First, I take stock.

Bad idea. I have nothing to work with, and we’re alone. I don’t know what happened to our companions, to my best and maybe only friend in the world, and I’m afraid to think about that too hard right now. I’m terrified that either the draugrs or the Fell will find us any minute.

I’ll have to worry about that later.

Okay. No taking stock. Got it.

I should regroup.

I drag Kaelen and then Bern, step by arduous step, farther away from the river. Then I have to sit down and rest. I’m still freezing in my wet clothes.

My brain skips through useless ideas like making a travois, or going for help, or trying to find a way back up into the Barrows to look for the rest of our company.

If I can find any wood on the ground beneath the few trees I see nearby, I’ll use it to start a fire, not in some futile attempt to build a travois.

My first goal has to be to get them warm.

Get all of us warm, I amend as I shiver so hard my teeth chatter.

“I’ll be right back,” I tell Kaelen and Bern, though neither are conscious to hear me. The sound of my voice is comforting, though, so I decide to narrate my futile—no, valiant—efforts to save us from dying.

“Valiant is a much better word.” I trudge over to the trees, wondering when simply walking started to demand so much effort.

My head injury and the various cuts, scrapes, and soon-to-be bruises from the draugrs’ attack, the fall, and the escape down the river are all burning now that the icy water isn’t numbing my skin.

The bleeding slowed down, though. I have to believe that’s a good thing.

“Oh, thank Artemisen,” I say when I see branches on the ground beneath two of the trees. Then I grit my teeth at the irony almost before the phrase finishes leaving my lips. Maybe Artemisen should thank us. We’re certainly racking up the hardships on this rescue mission.

If goddesses didn’t act like children, maybe we’d all be safe and sound at home, and … I’d never have met Kaelen. He’d be home doing princely things in Valourian—a Valourian that was never overrun by the Zhagarn and Fell.

I’d still be scrubbing floors and bookcases in the library, though, because nothing a goddess did caused my mother’s accident.

No. I don’t want to think about what-ifs that lead me back to that version of my life.

As much as I hate to admit it, freezing and terrified on a journey to save a goddess might actually be preferable to the life I was living before all this started.

I make the conscious choice not to examine that reality too closely.
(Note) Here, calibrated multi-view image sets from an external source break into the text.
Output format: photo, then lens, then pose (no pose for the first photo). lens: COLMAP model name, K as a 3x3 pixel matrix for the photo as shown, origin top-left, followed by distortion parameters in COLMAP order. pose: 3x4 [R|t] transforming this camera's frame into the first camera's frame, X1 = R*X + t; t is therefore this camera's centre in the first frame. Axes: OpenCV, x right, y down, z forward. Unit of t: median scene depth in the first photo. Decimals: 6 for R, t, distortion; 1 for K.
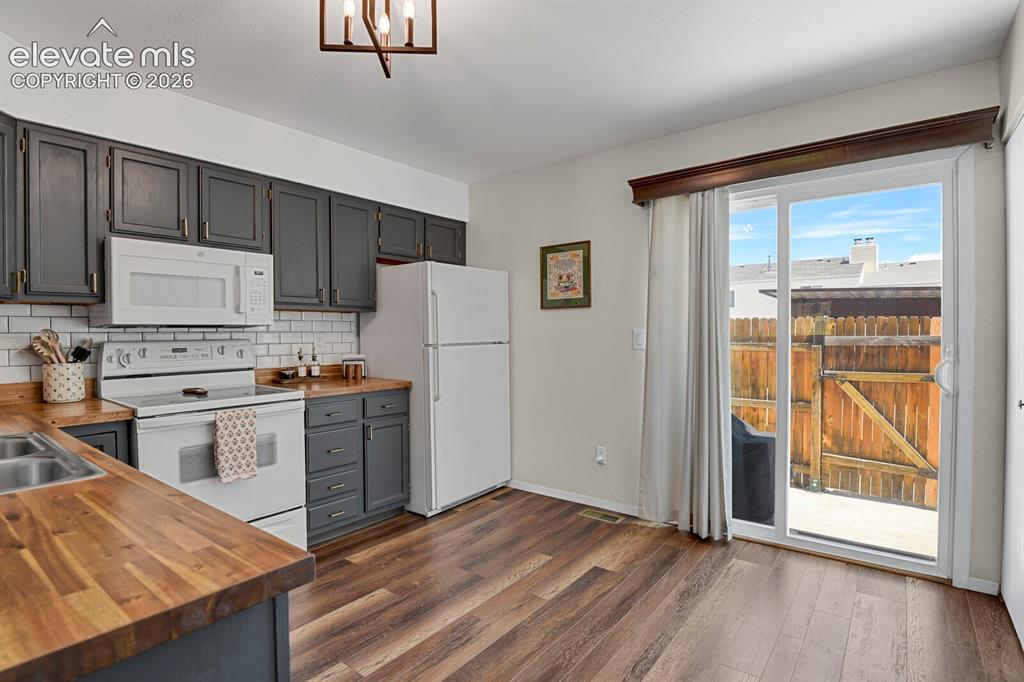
lens RADIAL K [[501.7, 0, 526.0], [0, 501.7, 342.9], [0, 0, 1]] dist [-0.027149, -0.002313]
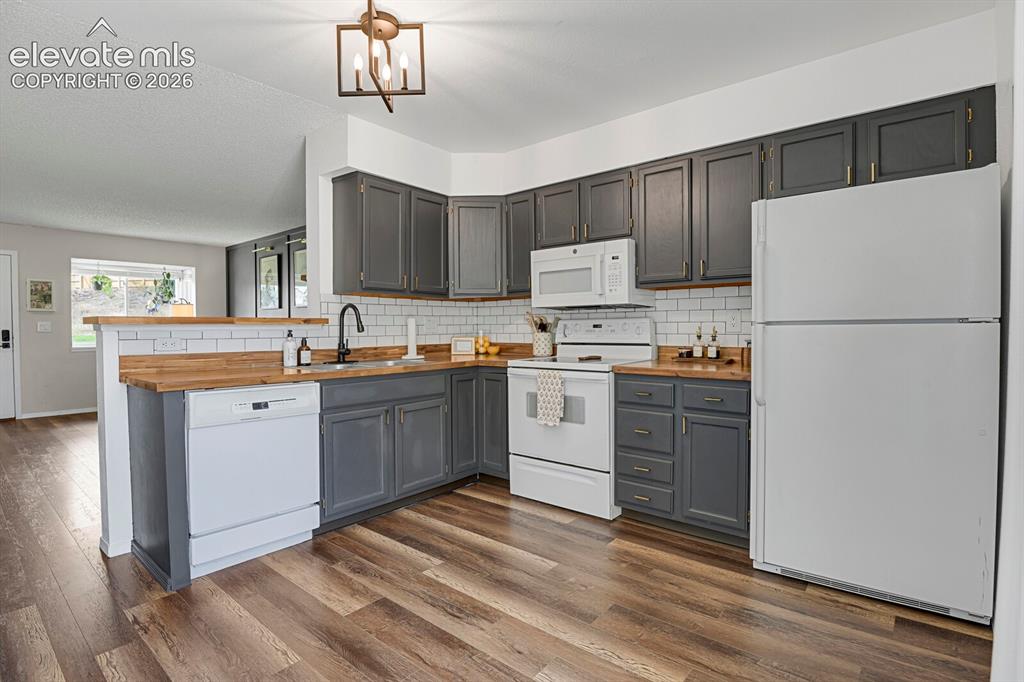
lens RADIAL K [[501.7, 0, 520.8], [0, 501.7, 343.2], [0, 0, 1]] dist [-0.027149, -0.002313]
pose [[-0.044772, 0.036071, -0.998346, 0.578978], [-0.013175, 0.999240, 0.036694, 0.013136], [0.998910, 0.014796, -0.044263, 0.798791]]
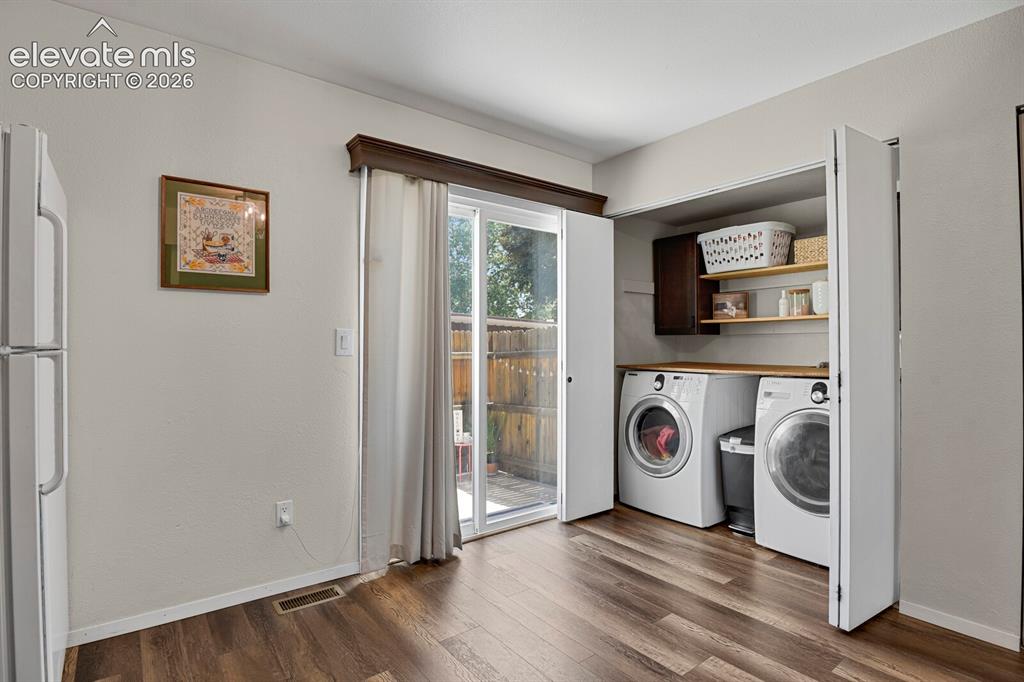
lens RADIAL K [[501.7, 0, 513.7], [0, 501.7, 341.6], [0, 0, 1]] dist [-0.027149, -0.002313]
pose [[0.270276, 0.014651, 0.962671, -0.503138], [0.015852, 0.999681, -0.019665, 0.013251], [-0.962652, 0.020576, 0.269957, 0.624961]]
Slowly, too slowly, I gather the materials to make a fire, then realize I don’t have any steel. When the draugr knocked me down, the dagger Chitai gave me flew out of my hand. But then I shove my hands into the deep pockets of my pants and smile, because I’m not completely out of luck.

First, the tube carrying my freedom from indenture is still in there.
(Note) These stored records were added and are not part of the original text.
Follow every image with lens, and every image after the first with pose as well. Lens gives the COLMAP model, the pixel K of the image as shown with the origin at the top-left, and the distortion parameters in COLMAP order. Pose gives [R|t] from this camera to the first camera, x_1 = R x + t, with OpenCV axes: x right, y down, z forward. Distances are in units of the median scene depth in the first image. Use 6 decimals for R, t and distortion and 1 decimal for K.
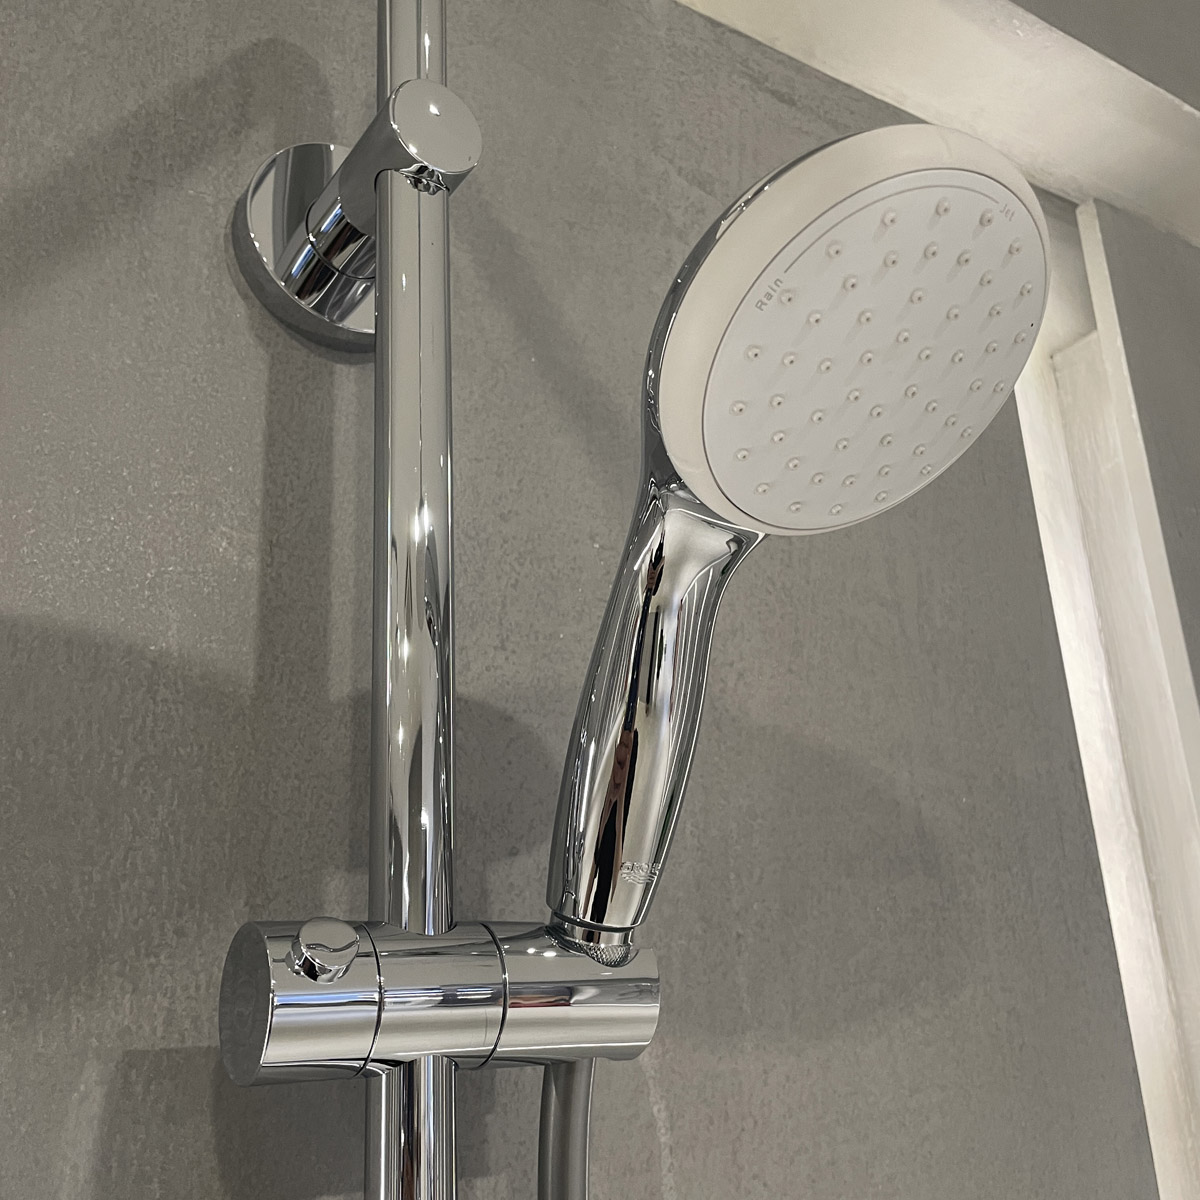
lens RADIAL K [[1227.6, 0, 615.6], [0, 1227.6, 613.6], [0, 0, 1]] dist [0.082458, -0.137599]
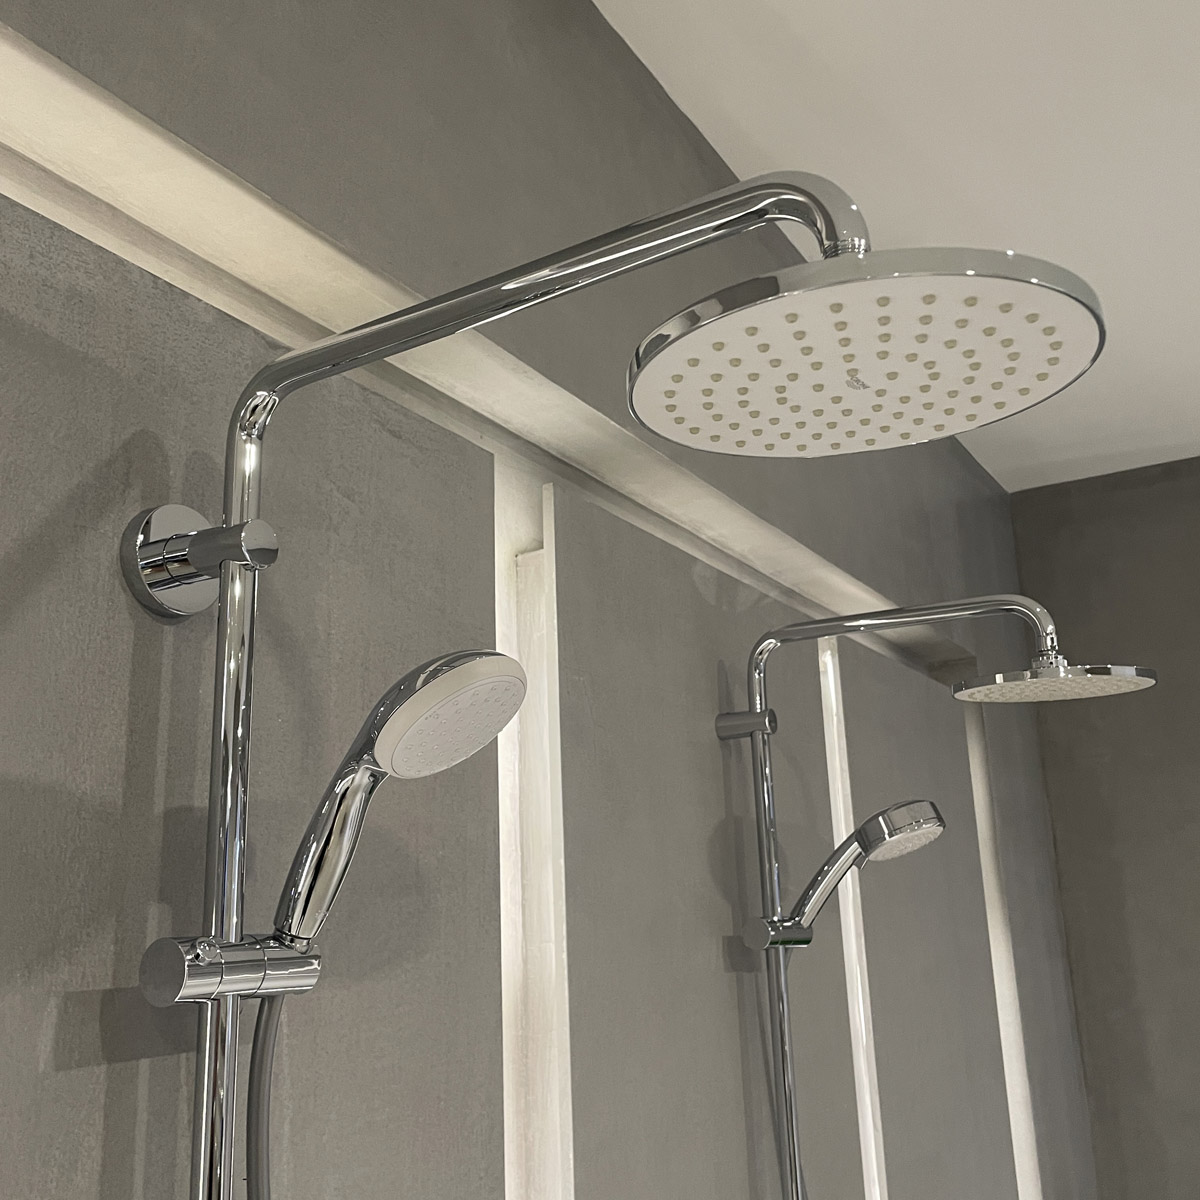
lens RADIAL K [[1206.9, 0, 582.3], [0, 1206.9, 624.2], [0, 0, 1]] dist [0.084771, -0.115544]
pose [[0.898144, 0.126357, 0.421155, -0.433941], [-0.153973, 0.987555, 0.032068, -0.360022], [-0.411861, -0.093648, 0.906422, -0.915625]]
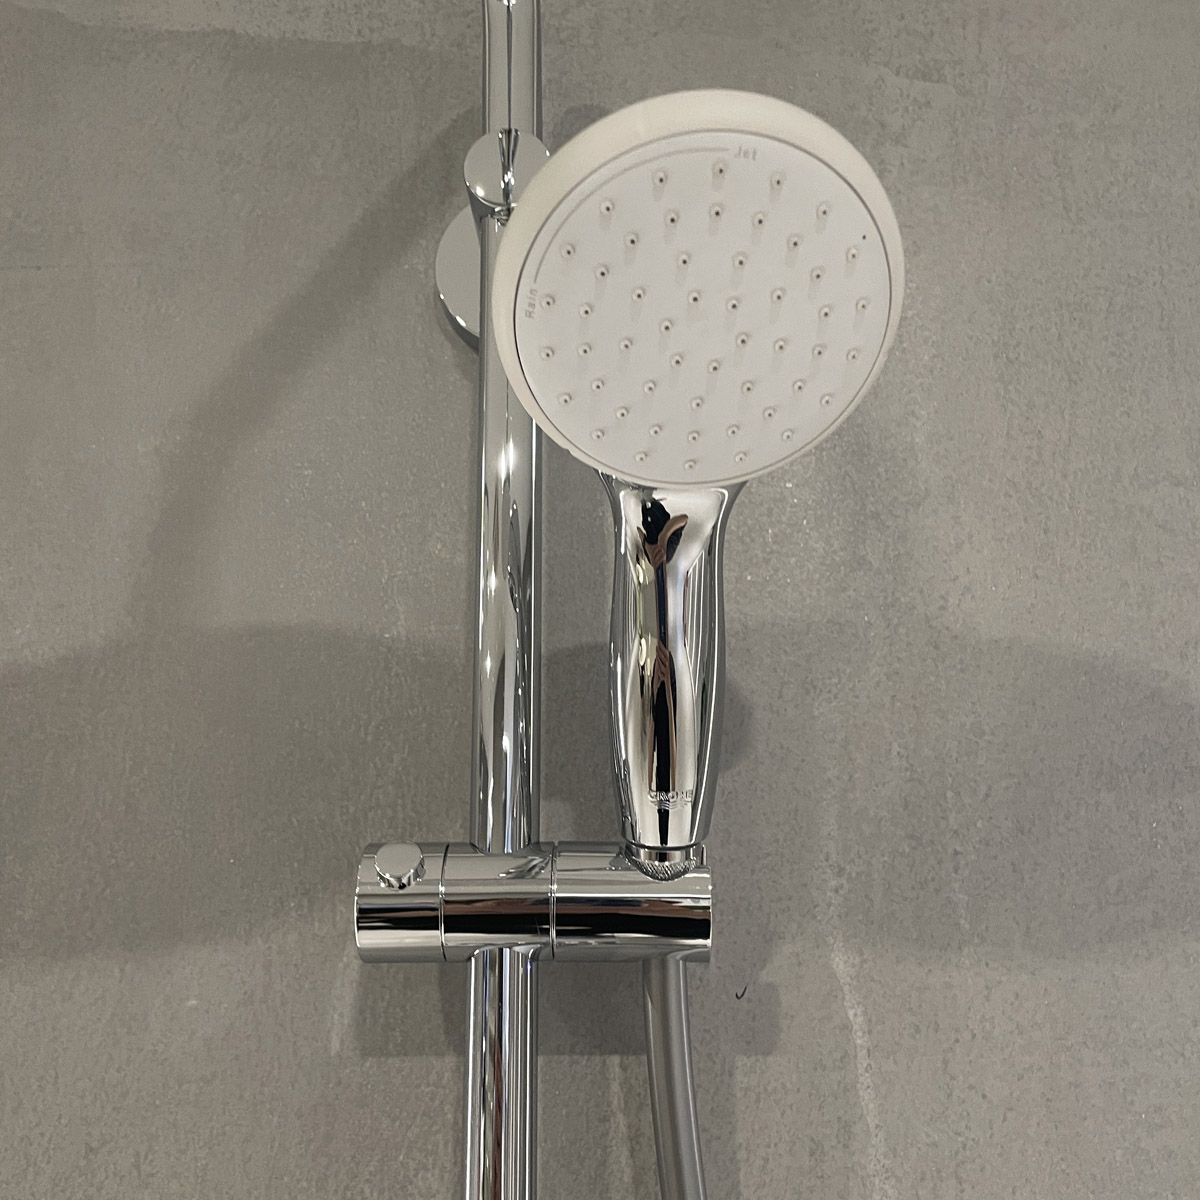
lens RADIAL K [[1227.6, 0, 615.6], [0, 1227.6, 613.6], [0, 0, 1]] dist [0.082458, -0.137599]
pose [[0.822506, -0.102775, -0.559393, 0.479908], [0.143761, 0.989168, 0.029643, 0.000392], [0.550288, -0.104800, 0.828372, 0.043928]]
I hurriedly untie it and laugh out loud when I see the oilcloth protected the precious parchment, my pages, my snow leopard, and—less important, maybe—my small pouch of words.
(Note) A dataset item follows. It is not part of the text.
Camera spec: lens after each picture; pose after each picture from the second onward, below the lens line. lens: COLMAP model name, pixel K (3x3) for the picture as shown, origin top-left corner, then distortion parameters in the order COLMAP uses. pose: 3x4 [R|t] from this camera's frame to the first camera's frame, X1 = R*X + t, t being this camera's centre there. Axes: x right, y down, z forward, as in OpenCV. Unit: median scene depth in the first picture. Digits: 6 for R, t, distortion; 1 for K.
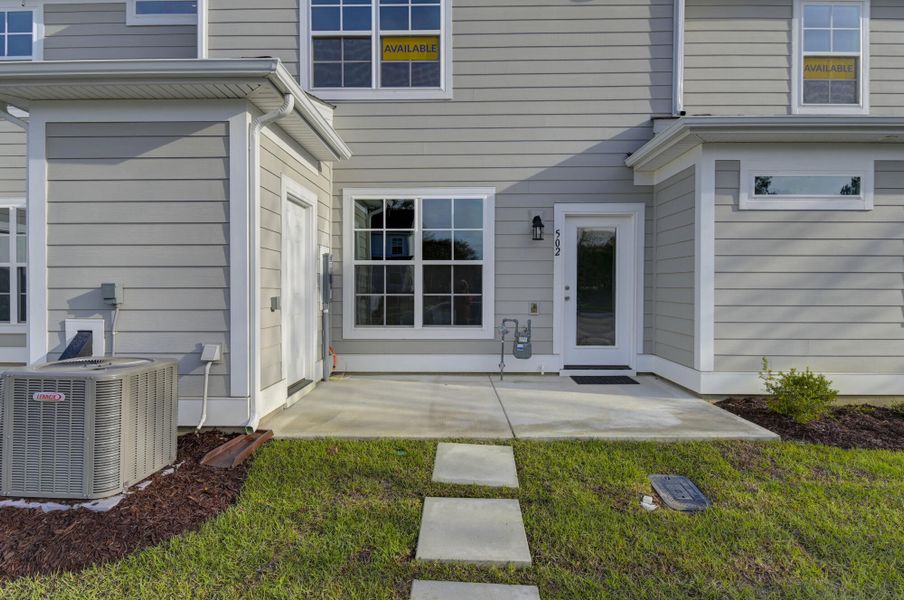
lens RADIAL K [[487.8, 0, 452.0], [0, 487.8, 300.0], [0, 0, 1]] dist [-0.000844, -0.000502]
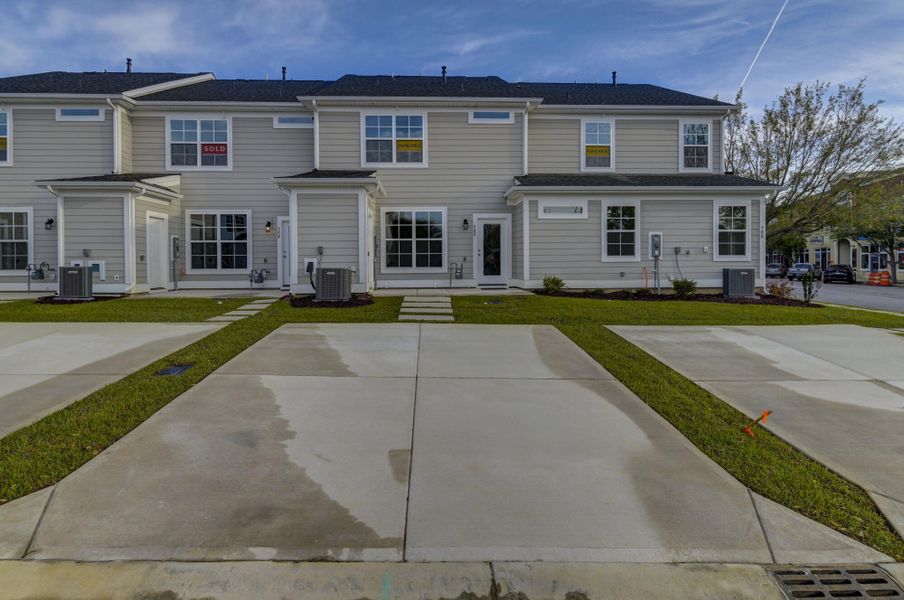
lens RADIAL K [[499.9, 0, 449.7], [0, 499.9, 277.2], [0, 0, 1]] dist [-0.001466, -0.002222]
pose [[0.998269, -0.009712, 0.058010, -0.039002], [0.009865, 0.999949, -0.002353, 0.107020], [-0.057984, 0.002921, 0.998313, -1.342476]]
I manage a wry grin when I think of the Fortitude I braided in my hair, now lost to the river.

A streak of reckless determination shoots through me, and I reach in the pouch for a handful of paper scraps, searching through them until I find Defiance.

I quickly re-braid my hair with the word, then carefully replace everything, secure it, and put the tube on a flat rock near me in the sun to dry the outside.

Briefly, I consider adding the key to the tube, but I’m uneasy about the idea of letting it get even that far from me, so I keep it in the smaller pocket at my waist for now.

For a second bit of luck, I find the stone Neville gave me in my other pocket.

I take a long time, fumbling with icy fingers and Kaelen’s sword, to start the fire.

I think back to poor Sergeant Neville trying to talk to me about what to do if I got separated from the group, and how I cut him off.

How sure I was when I told him I wouldn’t survive.

The Soli who said those things feels like someone I only vaguely knew, long in my past. The Soli I am today is going to do everything in her power to save my injured companions and myself.

“I will definitely survive,” I tell the armload of branches I’m carrying back to the fire.

“We will survive,” I tell Kaelen and Bern while I try to make them as comfortable as I can next to the fire. “We have the first key. We can’t quit now, when we’re halfway there.”